Is it possible to save files in Hadoop without saving them in local file system? I would like to do something like shown below however I would like to save file directly in HDFS. At the moment I save files in documents directory and only then I can save them in HDFS for instance using hadoop fs -put
.
class DataUploadView(GenericAPIView):
def post(self, request):
myfile = request.FILES['photo']
fs = FileSystemStorage(location='documents/')
filename = fs.save(myfile.name, myfile)
local_path = 'my/path/documents/' + str(myfile.name)
hdfs_path = '/user/user1/' + str(myfile.name)
run(['hadoop', 'fs', '-put', local_path, hdfs_path], shell=True)
Hadoop has REST APIs that allow you to create files via WebHDFS.
So you could write your own create
based on the REST APIs using a python library like requests
for doing the HTTP. However, there are also several python libraries that support Hadoop/HDFS and already use the REST APIs or that use the RPC mechanism via libhdfs
.
- pydoop
- hadoopy
- snakebite
- pywebhdfs
- hdfscli
- pyarrow
Just make sure you look for how to create a file rather than having the python library call hdfs dfs -put
or hadoop fs -put
.
See the following for more information:
- pydoop vs hadoopy - hadoop python client
- List all files in HDFS Python without pydoop
- A Guide to Python Frameworks for Hadoop
- Native Hadoop file system (HDFS) connectivity in Python
- PyArrow
- https://github.com/pywebhdfs/pywebhdfs
- https://github.com/spotify/snakebite
- https://crs4.github.io/pydoop/api_docs/hdfs_api.html
- https://hdfscli.readthedocs.io/en/latest/
- WebHDFS REST API:Create and Write to a File
Here's how to download a file directly to HDFS with Pydoop:
import os
import requests
import pydoop.hdfs as hdfs
def dl_to_hdfs(url, hdfs_path):
r = requests.get(url, stream=True)
with hdfs.open(hdfs_path, 'w') as f:
for chunk in r.iter_content(chunk_size=1024):
f.write(chunk)
URL = "https://www.python.org/ftp/python/3.7.0/Python-3.7.0.tar.xz"
dl_to_hdfs(URL, os.path.basename(URL))
The above snippet works for a generic URL. If you already have the file as a Django UploadedFile
, you can probably use its .chunks
method to iterate through the data.
Python is installed in your Linux.
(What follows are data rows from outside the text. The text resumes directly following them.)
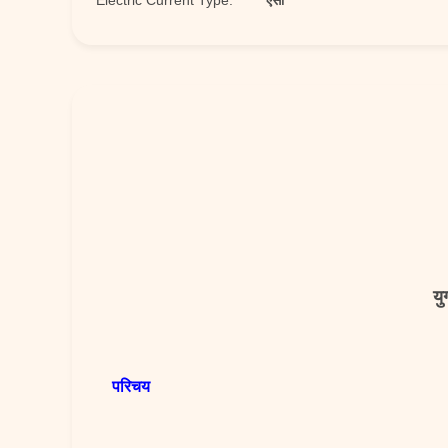
Electric Current Type:
एसी
यु
परिचय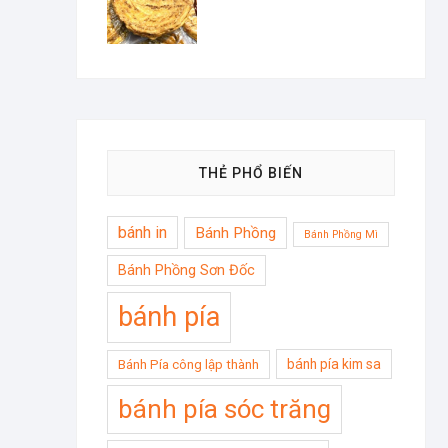
THẺ PHỔ BIẾN
bánh in
Bánh Phồng
Bánh Phồng Mì
Bánh Phồng Sơn Đốc
bánh pía
bánh pía kim sa
Bánh Pía công lập thành
bánh pía sóc trăng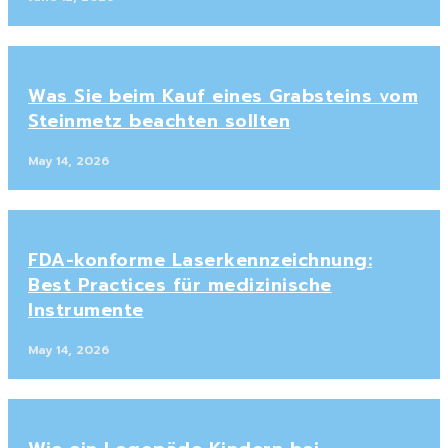
Was Sie beim Kauf eines Grabsteins vom
Steinmetz beachten sollten
May 14, 2026
FDA-konforme Laserkennzeichnung:
Best Practices für medizinische
Instrumente
May 14, 2026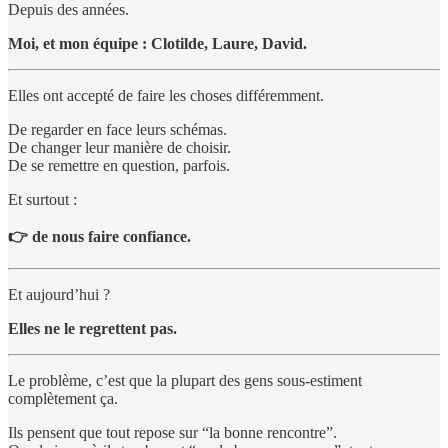
Depuis des années.
Moi, et mon équipe : Clotilde, Laure, David.
Elles ont accepté de faire les choses différemment.
De regarder en face leurs schémas.
De changer leur manière de choisir.
De se remettre en question, parfois.
Et surtout :
👉 de nous faire confiance.
Et aujourd’hui ?
Elles ne le regrettent pas.
Le problème, c’est que la plupart des gens sous-estiment
complètement ça.
Ils pensent que tout repose sur “la bonne rencontre”.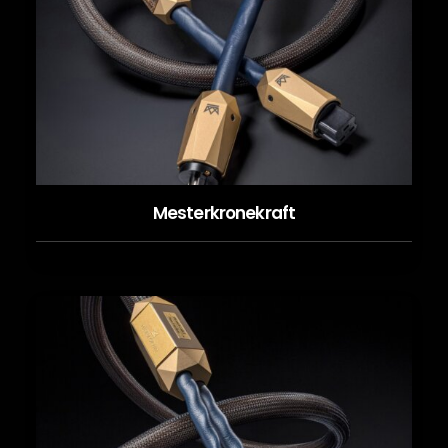
Mesterkronekraft
LES MER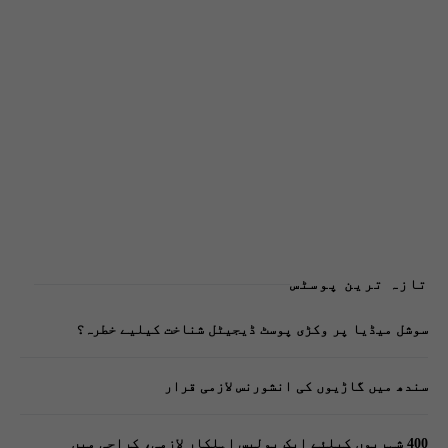
تازہ ترین پوسٹس
سوشل میڈیا پر وکڑی پوسٹ ڈیجیٹل شناخت کیلیے خطرہ؟
سندھ میں گاڑیوں کی انشورنس لازمی قرار
400 شہریوں کیلئے ایک پولیس اہلکار لازمی، کراچی میں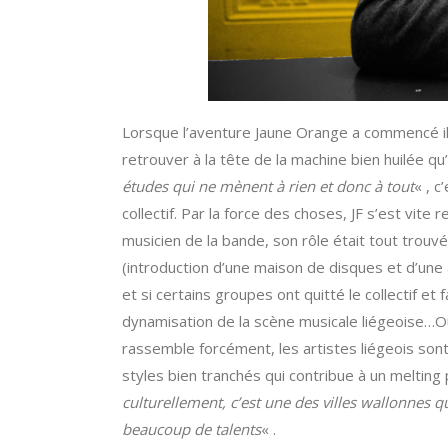
Lorsque l’aventure Jaune Orange a commencé il y
retrouver à la tête de la machine bien huilée qu
études qui ne mènent à rien et donc à tout
« , c
collectif. Par la force des choses, JF s’est vit
musicien de la bande, son rôle était tout trouv
(introduction d’une maison de disques et d’un
et si certains groupes ont quitté le collectif et 
dynamisation de la scène musicale liégeoise…O
rassemble forcément, les artistes liégeois sont
styles bien tranchés qui contribue à un melting
culturellement, c’est une des villes wallonnes qu
beaucoup de talents
« .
It can access only local files. It cannot directly access files in HDFS.
In order to save/put the files directly to HDFS, you need to use any of these below:
Spark: Use Dstream for streaming files
Kafka: matter of setting up configuration file. Best for streaming data.
Flume: set up configuration file. Best for static files.